The delayed reporting results has been frustrating candidates and voters.
Democratic party officials said a coding problem in the app used to tabulate the results is to blame.
"It is focused on an app that they were using to collect and transmit their results,” Illinois State Board of Elections spokesman Matt Dietrich said. "And that is not something that could ever happen in Illinois.”
Dietrich said the problems in Iowa couldn’t happen in Illinois because the state uses equipment and systems that have been tested, approved and certified by the state.
Illinois also requires strict polling place protocols regarding the physical handling of electronic cards that records votes and the paper ballots.
Dietrich also said the state never used third-party apps like in Iowa.
"We don’t use anything like that. There is no third-party app, there is no mobile phone use during the tabulation of votes of the transmission of votes from polling places to the election authority,” Dietrich said.
Cook County voters have seen election results delayed because of voting equipment.
In 2006, then-Cook County Clerk David Orr dealt with delayed results because the county was using new touch screen voting machines for the first time.

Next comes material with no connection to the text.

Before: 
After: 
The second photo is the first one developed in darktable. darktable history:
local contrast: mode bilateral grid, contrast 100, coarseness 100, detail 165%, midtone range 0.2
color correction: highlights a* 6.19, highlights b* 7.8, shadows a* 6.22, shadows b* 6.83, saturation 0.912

“In my book, the issue is why was this transmission slow?” he said back then.
WGN reached Orr on the phone in Florida.
“Could there be a delay in the vote? Absolutely. Remember, elections are still run by people,” Orr said.
Orr said Iowa officials should have spoken publicly early and often about the situation.

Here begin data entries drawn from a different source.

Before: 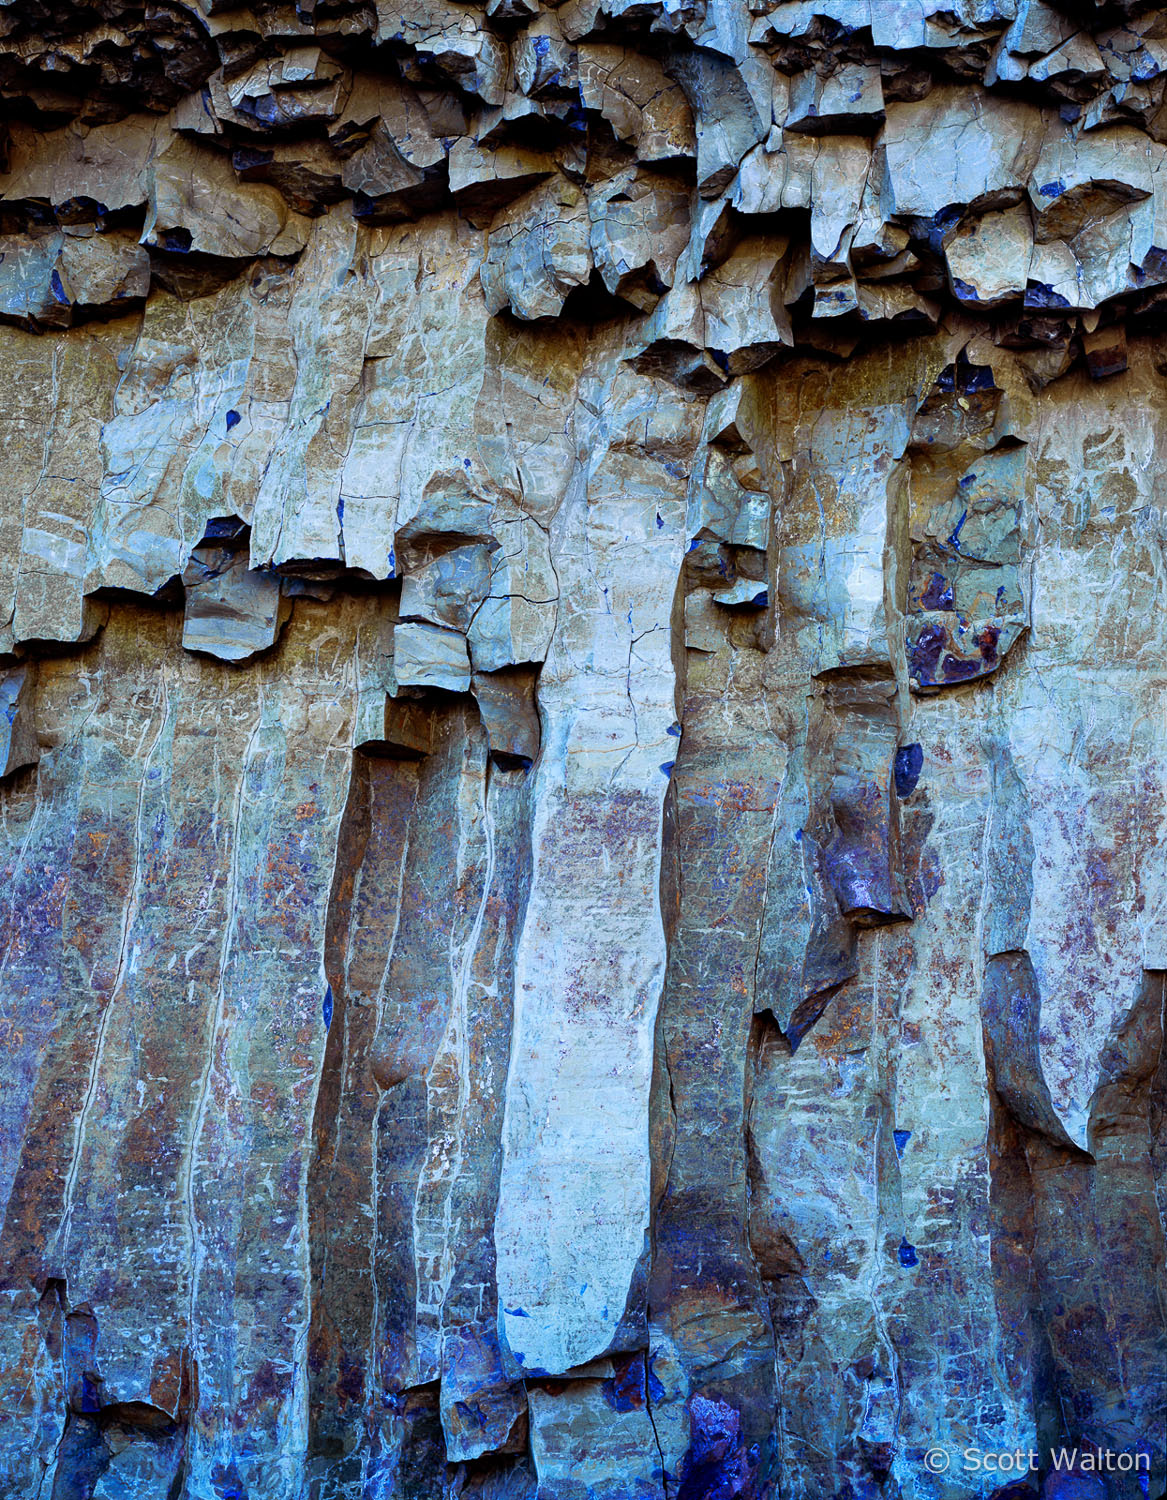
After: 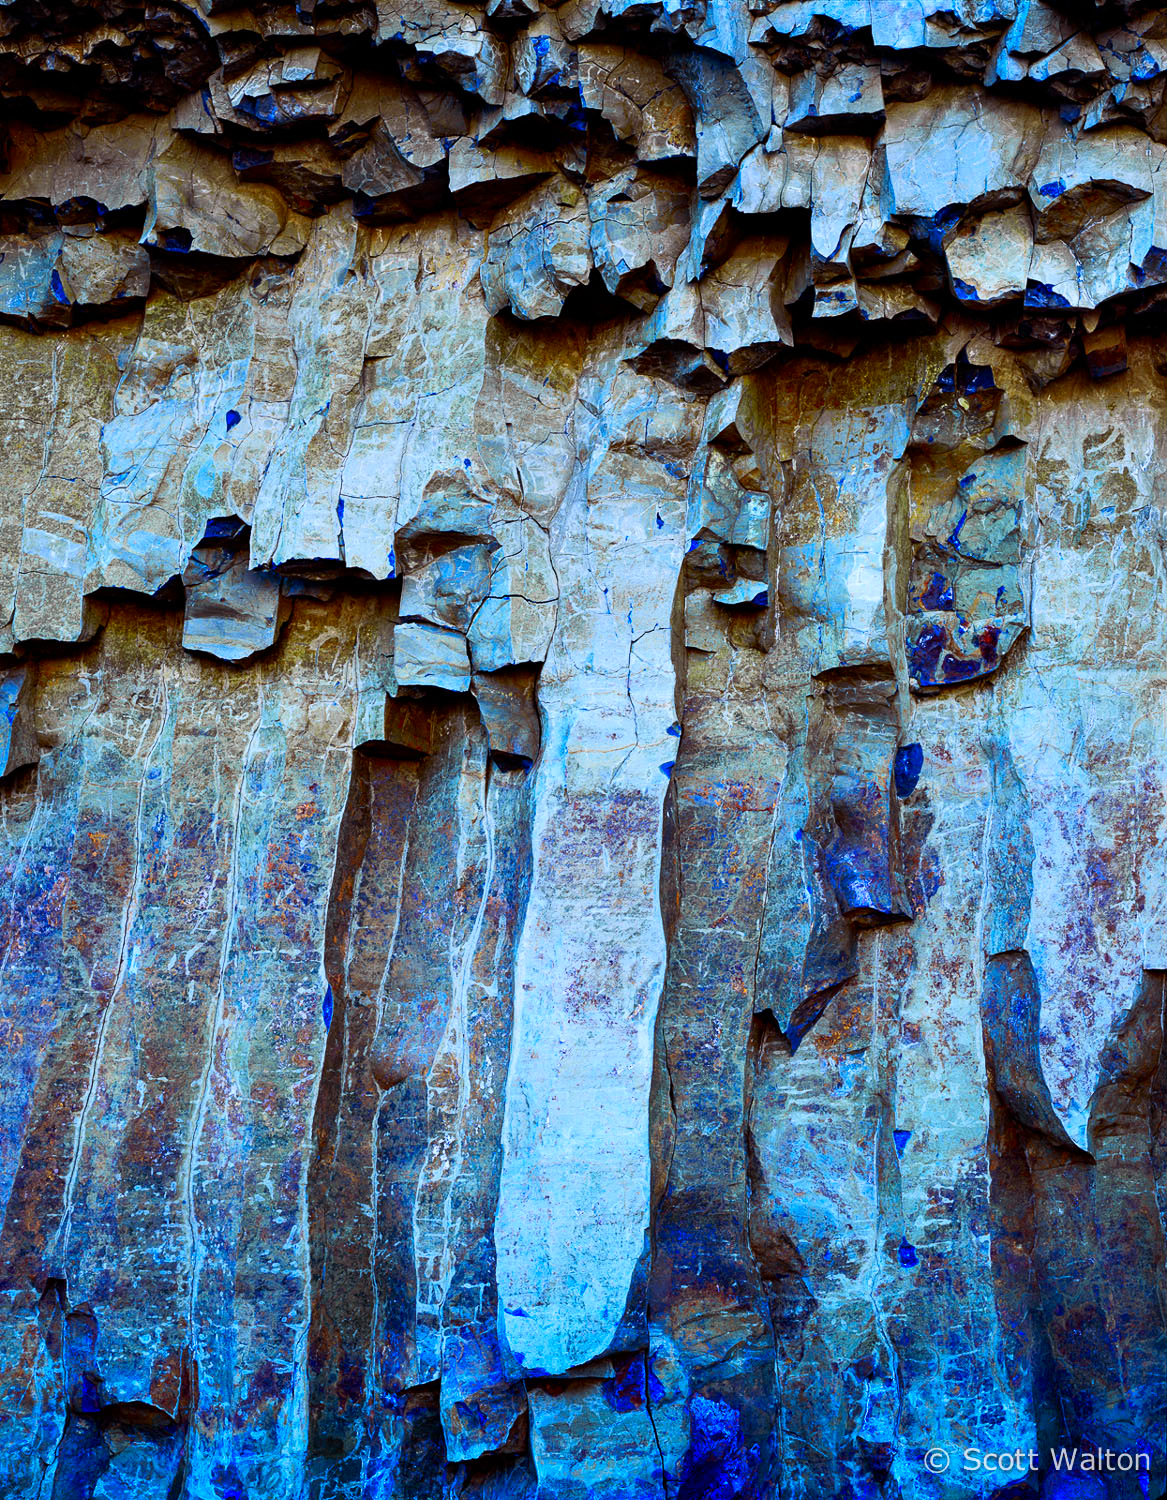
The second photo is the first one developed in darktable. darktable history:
contrast brightness saturation: contrast 0.18, saturation 0.3
exposure: exposure -0.021 EV, compensate highlight preservation false
vibrance: vibrance 75%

“I found for me, that just going on television explaining exactly what it was,” Orr said. “Being transparent.”
All of the experts WGN talked to said it’s important to differentiate between slow reporting and cyber security concerns. The issues in Iowa are a result of slow reporting, not hacking.
The Illinois primary is scheduled for March 17.
At around 4 p.m. Tuesday, the Iowa Democratic party released partial results; with former South Bend Mayor slightly leading Sen. Bernie Sanders.